RUN 3 miles on track, walked the drills
COMMUTE! 9.2 miles
Still to this day, I mix up the commute mileage. I think in my head 4.2 miles to work...
I met BE at the track after having not run for about 2 weeks now. I'm afraid to look to see how long. This run felt not-so-good. I hate to say a run was awful because I'm still like YAY I got to run! I felt weak, clumsy, no energy, flat, dull. I couldn't even think good. Seems by my grammar and writing here, I still can't.
There were 2 teams prepping on the track, and BE and I discussed the option of moving our Tuesday run to TGP. I love running there and don't have many more opportunities for it!
Home to a shower - that was the plan. But instead some egg whites, then veg then oats and slipped into oats M. Ugh. I didn't get far at all, but it's just the fact that it's still there even in small doses.

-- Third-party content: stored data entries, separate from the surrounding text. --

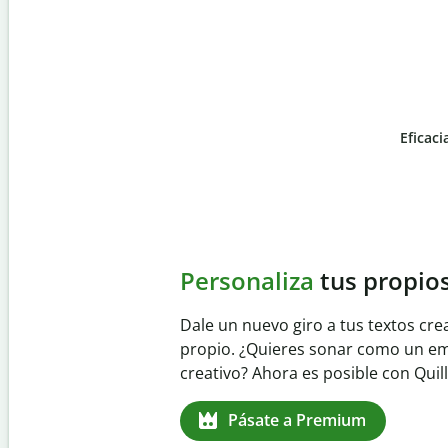
Eficaci
Slide 4 of 6
Evita
el plagio accident
Garantiza textos totalmente origina
detector de plagio. Analiza tu trab
identifica citas omitidas en cualqui
Pásate a Premium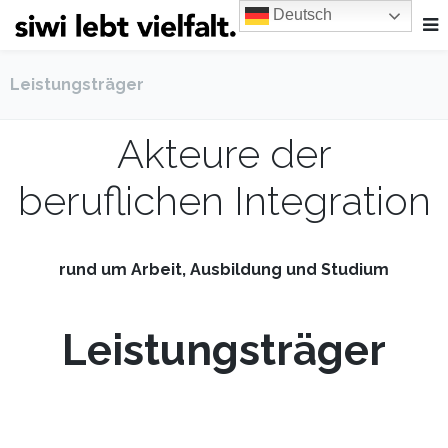
Deutsch
Leistungsträger
Akteure der
beruflichen Integration
rund um Arbeit, Ausbildung und Studium
Leistungsträger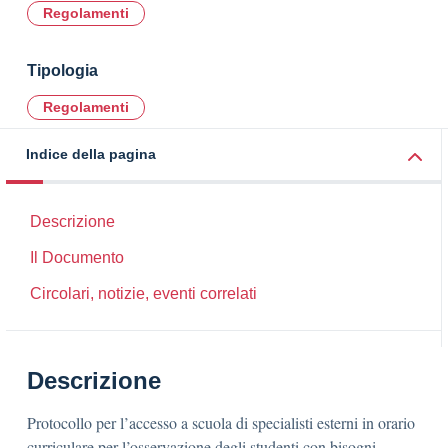
Regolamenti
Tipologia
Regolamenti
Indice della pagina
Descrizione
Il Documento
Circolari, notizie, eventi correlati
Descrizione
Protocollo per l’accesso a scuola di specialisti esterni in orario
curriculare per l’osservazione degli studenti con bisogni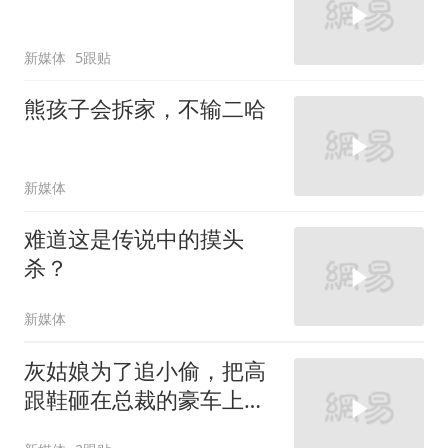
新媒体
5跟贴
熊孩子会拆家，不输二哈
新媒体
难道这是传说中的摸头
杀？
新媒体
灰姑娘为了追小偷，把高
跟鞋砸在总裁的豪车上，
太霸气了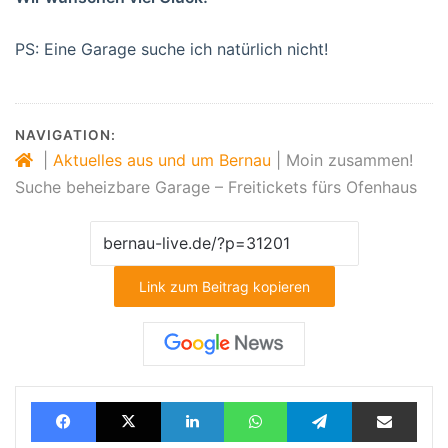
PS: Eine Garage suche ich natürlich nicht!
NAVIGATION:
|
Aktuelles aus und um Bernau
|
Moin zusammen!
Suche beheizbare Garage – Freitickets fürs Ofenhaus
Link zum Beitrag kopieren
Facebook
X
LinkedIn
WhatsApp
Telegram
Teilen via E-Mail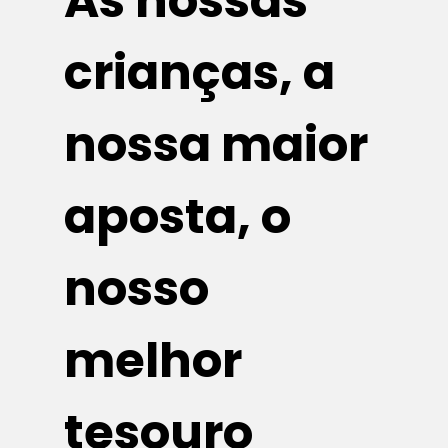
As nossas
crianças, a
nossa maior
aposta, o
nosso
melhor
tesouro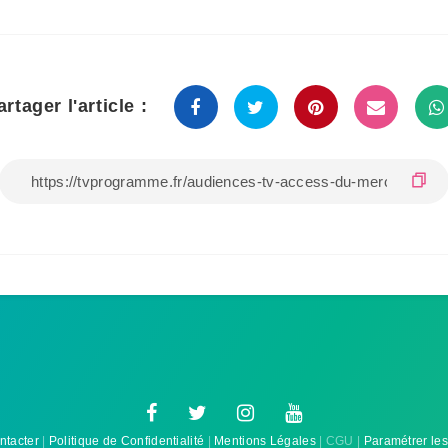
artager l'article :
ntacter
|
Politique de Confidentialité
|
Mentions Légales
| CGU |
Paramétrer les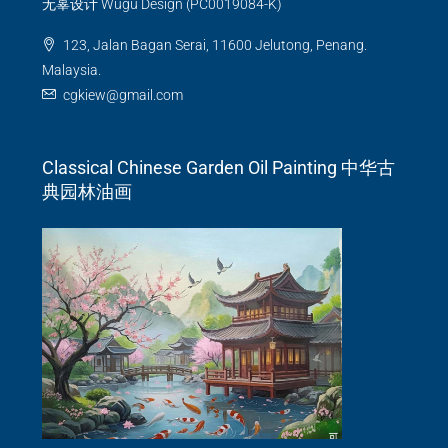
无辜设计 Wugu Design (PC0019084-K)
123, Jalan Bagan Serai, 11600 Jelutong, Penang.
Malaysia.
cgkiew@gmail.com
Classical Chinese Garden Oil Painting 中华古
典园林油画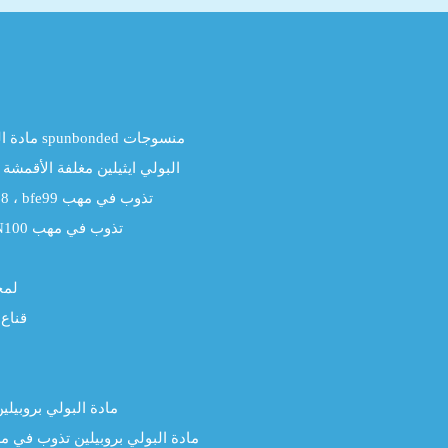
مادة البولي بروبيلين spunbonded منسوجات
البولي ايثيلين مغلفة الأقمشة
BFE 95 ، bfe98 ، bfe99 تذوب في مهب
N95 ، N99 ، N100 تذوب في مهب
لمح
قناع 
مادة البولي بروبيلي
مادة البولي بروبيلين تذوب في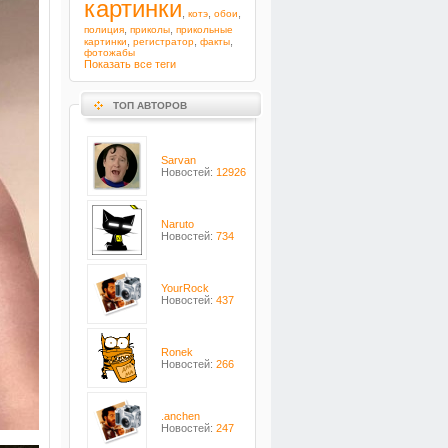
картинки
,
,
,
котэ
обои
,
,
полиция
приколы
прикольные
,
,
,
картинки
регистратор
факты
фотожабы
Показать все теги
ТОП АВТОРОВ
Sarvan
Новостей:
12926
Naruto
Новостей:
734
YourRock
Новостей:
437
Ronek
Новостей:
266
.anchen
Новостей:
247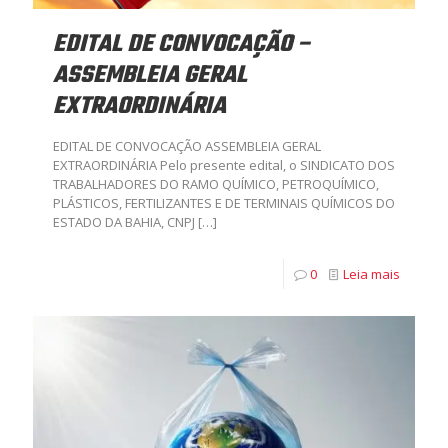
EDITAL DE CONVOCAÇÃO –
ASSEMBLEIA GERAL
EXTRAORDINÁRIA
EDITAL DE CONVOCAÇÃO ASSEMBLEIA GERAL
EXTRAORDINÁRIA Pelo presente edital, o SINDICATO DOS
TRABALHADORES DO RAMO QUÍMICO, PETROQUÍMICO,
PLÁSTICOS, FERTILIZANTES E DE TERMINAIS QUÍMICOS DO
ESTADO DA BAHIA, CNPJ
[…]
0
Leia mais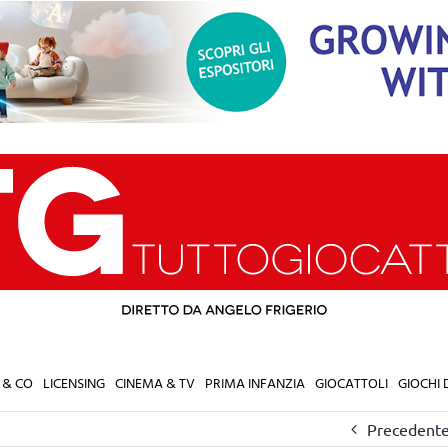
 & CO
LICENSING
CINEMA & TV
PRIMA INFANZIA
GIOCATTOLI
GIOCHI
Precedent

Last night there was M of a mix, when will I learn to just say no. I was feeling sick after that, mostly the stress and the sudden relief of the stress once I got home. Not really just from M, just the sum total of the day. Up yesterday at 430am for the kids, drive to Waynesv and back, home to M1 and wait for moving company, LA leaves to MI, I go to work, Schnucks on the way home, walk dog (stress here, avoiding the mix), home to the mix, started normal then to M, then 2nd mix, then quit sick. Ugh. Some azuc too. All out now.
I hate that I've been starting over so many times, I feel like I've made no progress in the past 2 years. Two years ago was Balrog! 677 days gone now. That's progress. But the rest is mired in my head, never to leave it seems.
I keep looking for change. It will happen here in just three weeks when the house gets packed. Then what!?